Groundbreaking research could revolutionize how bowel cancer is treated
PDS3 differentiation-like trait relates to tumor biology unexplained by single-cell-derived iCMS. Credit: Nature Genetics (2024). DOI:10.1038/s41588-024-01654-5

New research led by a team of scientists from Queen's University Belfast and the Cancer Research UK (CRUK) Scotland Institute in Glasgow have made a series of groundbreaking discoveries into tumor biology that may be used to deliver a more effective personalized medicine approach for patients with bowel (colorectal) cancer.

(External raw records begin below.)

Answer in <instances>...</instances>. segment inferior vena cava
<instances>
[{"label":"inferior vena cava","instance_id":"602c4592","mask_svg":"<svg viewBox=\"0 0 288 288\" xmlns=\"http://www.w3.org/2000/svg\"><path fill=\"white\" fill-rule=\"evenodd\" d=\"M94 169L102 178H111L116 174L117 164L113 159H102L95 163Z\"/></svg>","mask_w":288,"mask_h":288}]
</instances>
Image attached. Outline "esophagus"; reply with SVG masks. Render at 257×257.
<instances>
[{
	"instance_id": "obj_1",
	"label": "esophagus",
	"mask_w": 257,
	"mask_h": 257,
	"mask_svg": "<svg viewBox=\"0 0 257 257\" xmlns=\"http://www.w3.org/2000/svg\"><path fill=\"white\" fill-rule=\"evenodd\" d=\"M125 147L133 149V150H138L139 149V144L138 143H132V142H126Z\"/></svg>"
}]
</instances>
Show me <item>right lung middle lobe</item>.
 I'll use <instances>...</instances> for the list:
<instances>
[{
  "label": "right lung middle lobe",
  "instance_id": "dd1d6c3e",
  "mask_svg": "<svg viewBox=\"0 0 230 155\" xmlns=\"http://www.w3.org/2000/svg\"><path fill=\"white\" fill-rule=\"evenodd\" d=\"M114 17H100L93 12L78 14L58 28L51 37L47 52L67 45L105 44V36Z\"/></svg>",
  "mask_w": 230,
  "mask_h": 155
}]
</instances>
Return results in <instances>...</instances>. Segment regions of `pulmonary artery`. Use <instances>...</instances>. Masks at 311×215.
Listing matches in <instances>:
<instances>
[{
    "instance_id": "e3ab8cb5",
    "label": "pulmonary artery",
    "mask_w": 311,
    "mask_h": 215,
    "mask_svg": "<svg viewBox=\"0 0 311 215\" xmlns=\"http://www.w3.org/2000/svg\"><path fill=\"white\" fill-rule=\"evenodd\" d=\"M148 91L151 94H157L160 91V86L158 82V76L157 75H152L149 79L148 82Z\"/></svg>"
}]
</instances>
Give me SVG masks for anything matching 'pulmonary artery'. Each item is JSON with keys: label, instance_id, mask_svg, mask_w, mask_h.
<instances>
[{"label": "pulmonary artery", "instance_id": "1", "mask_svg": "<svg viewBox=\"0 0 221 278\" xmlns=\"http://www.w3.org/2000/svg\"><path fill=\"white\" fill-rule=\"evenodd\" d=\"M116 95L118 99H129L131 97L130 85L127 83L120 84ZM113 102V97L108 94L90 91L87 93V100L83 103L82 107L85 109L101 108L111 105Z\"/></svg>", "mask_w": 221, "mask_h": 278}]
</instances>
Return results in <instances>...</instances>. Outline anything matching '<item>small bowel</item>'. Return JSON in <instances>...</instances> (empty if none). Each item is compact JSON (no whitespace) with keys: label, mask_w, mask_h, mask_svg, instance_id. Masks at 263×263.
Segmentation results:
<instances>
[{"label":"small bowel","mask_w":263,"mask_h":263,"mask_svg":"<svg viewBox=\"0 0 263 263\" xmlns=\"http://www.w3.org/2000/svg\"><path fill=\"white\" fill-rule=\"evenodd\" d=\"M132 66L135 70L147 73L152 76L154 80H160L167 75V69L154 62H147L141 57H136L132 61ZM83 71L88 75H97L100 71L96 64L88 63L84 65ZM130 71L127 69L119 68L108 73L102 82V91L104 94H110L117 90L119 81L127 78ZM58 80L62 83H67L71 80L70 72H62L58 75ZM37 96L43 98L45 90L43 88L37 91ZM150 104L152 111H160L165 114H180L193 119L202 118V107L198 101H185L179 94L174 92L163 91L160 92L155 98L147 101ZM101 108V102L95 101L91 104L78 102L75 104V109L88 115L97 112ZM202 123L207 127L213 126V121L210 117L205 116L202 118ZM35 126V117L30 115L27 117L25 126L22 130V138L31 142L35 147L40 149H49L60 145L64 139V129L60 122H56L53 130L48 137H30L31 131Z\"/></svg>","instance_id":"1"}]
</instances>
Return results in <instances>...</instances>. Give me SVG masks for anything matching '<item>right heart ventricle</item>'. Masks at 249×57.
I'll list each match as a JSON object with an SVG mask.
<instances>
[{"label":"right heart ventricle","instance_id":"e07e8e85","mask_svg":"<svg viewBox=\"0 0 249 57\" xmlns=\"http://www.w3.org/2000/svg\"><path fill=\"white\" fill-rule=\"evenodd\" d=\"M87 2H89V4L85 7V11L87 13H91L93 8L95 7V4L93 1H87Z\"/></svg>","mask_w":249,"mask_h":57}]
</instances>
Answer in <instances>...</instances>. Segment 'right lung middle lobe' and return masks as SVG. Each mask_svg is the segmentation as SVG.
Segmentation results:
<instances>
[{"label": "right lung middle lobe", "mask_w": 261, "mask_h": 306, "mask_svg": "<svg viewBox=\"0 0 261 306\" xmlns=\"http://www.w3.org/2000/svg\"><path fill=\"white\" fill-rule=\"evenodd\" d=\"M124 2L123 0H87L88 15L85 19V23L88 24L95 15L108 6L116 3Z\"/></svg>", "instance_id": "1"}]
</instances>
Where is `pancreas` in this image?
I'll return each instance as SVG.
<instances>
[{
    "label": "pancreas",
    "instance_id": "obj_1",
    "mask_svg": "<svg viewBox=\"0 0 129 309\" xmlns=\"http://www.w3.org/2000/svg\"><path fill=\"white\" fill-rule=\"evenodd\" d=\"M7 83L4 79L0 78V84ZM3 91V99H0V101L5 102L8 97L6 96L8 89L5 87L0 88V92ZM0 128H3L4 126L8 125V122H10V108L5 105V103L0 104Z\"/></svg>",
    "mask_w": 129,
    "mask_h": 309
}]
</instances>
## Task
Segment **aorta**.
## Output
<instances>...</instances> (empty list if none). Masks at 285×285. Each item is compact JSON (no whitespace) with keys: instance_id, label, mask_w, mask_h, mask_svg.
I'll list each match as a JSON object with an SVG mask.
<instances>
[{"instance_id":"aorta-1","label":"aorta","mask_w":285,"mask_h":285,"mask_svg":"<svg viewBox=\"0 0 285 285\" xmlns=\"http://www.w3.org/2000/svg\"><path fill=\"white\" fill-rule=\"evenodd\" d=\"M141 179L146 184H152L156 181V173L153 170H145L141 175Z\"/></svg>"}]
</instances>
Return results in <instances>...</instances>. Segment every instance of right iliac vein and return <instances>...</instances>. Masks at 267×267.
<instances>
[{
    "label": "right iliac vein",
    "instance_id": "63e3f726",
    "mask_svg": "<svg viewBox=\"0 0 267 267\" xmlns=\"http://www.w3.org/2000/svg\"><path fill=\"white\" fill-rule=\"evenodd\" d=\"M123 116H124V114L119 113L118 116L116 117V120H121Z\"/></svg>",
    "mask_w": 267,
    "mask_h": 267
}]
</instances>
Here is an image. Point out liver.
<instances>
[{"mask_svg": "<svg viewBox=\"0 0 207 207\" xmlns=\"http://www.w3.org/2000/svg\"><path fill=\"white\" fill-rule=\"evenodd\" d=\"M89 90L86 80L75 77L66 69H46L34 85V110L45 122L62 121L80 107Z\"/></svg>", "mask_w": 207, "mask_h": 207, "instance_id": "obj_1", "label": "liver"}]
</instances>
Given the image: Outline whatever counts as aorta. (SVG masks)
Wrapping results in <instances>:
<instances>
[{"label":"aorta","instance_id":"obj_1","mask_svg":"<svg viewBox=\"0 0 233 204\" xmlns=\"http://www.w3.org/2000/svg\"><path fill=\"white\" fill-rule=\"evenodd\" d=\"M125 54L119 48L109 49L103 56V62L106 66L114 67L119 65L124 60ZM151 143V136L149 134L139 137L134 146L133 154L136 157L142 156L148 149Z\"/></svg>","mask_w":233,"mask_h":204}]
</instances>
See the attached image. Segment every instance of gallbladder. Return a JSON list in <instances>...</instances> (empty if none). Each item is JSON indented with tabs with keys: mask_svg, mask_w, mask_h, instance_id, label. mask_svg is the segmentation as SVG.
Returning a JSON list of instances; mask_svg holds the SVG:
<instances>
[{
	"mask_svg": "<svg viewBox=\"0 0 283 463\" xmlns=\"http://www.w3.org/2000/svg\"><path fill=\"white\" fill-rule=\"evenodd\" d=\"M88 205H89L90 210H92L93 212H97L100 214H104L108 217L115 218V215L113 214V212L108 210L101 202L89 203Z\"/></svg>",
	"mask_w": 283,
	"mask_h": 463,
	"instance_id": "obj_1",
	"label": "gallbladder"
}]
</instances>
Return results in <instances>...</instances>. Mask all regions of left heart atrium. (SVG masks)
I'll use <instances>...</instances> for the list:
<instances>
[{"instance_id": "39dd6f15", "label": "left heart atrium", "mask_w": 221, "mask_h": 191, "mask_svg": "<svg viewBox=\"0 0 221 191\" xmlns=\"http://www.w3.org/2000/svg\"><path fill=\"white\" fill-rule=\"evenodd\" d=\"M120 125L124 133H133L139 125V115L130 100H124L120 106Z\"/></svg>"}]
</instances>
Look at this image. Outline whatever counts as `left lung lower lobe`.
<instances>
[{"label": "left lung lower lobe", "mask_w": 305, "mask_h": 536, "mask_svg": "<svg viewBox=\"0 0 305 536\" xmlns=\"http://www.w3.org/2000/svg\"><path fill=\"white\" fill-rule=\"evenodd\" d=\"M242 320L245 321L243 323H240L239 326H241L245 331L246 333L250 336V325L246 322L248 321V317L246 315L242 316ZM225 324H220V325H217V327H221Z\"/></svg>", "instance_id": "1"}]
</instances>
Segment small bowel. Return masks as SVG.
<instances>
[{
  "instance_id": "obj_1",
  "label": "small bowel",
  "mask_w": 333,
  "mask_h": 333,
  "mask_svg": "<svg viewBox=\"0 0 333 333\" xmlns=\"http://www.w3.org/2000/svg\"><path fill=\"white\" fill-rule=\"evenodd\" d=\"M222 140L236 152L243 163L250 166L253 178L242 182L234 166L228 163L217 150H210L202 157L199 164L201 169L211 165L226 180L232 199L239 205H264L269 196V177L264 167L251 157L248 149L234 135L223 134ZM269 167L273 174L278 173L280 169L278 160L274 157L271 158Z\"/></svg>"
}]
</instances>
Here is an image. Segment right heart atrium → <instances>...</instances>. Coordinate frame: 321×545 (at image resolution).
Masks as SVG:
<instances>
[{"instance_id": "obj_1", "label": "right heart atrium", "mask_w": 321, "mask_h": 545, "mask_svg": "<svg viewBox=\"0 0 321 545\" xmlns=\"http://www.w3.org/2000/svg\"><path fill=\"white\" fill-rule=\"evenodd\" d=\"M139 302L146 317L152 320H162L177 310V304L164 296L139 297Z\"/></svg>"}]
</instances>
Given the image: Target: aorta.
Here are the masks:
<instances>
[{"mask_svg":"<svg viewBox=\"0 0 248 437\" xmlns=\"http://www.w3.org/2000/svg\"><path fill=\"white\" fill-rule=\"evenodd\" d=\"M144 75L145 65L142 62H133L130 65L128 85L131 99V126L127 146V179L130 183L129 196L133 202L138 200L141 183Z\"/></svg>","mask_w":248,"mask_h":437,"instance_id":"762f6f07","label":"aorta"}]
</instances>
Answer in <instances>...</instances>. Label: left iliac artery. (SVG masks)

Bowel cancer is the fourth most common cancer in the UK, with around 42,900 new bowel cancer cases and around 16,600 bowel cancer deaths in the UK every year, a statistic that highlights the need for new ways to treat patients with this aggressive disease.

The new study published in Nature Genetics, used a unique and innovative approach developed in Belfast, to identify a set of previously unseen molecular patterns in tumor tissue that provides new information related to treatment response and risk of disease progression.

These remarkable results mean that clinicians and scientists can now draw more information from a patient's tumor tissue which may lead to better treatment options.

Previously, the most common approach for identifying groups of tumors based on their biological signaling, known as molecular subtyping, used information about how active individual genes are within tumor tissue.

The subtypes identified using this method have shaped understanding of cancer development, progression and response to therapy over the last decade and served as the basis for numerous clinical trials and pre-clinical studies.

Dr. Philip Dunne, Reader in Molecular Pathology from the Patrick G Johnston Center for Cancer Research at Queen's University Belfast and senior author of the study explains, "While looking at patterns across individual genes has revealed remarkable insights into cancer signaling, advances in laboratory research over the last decade have shown that assessing activity in groups of closely related genes in combination can provide new understanding that isn't apparent when using the traditional single gene approaches."

Given the potential value of this new pathway approach, researchers from Queen's University Belfast, the CRUK Scotland Institute, University of Zurich, University of Oxford alongside a multinational collaborative group proposed a new data-driven method for reclassification of bowel cancer, which has been published in this new groundbreaking study.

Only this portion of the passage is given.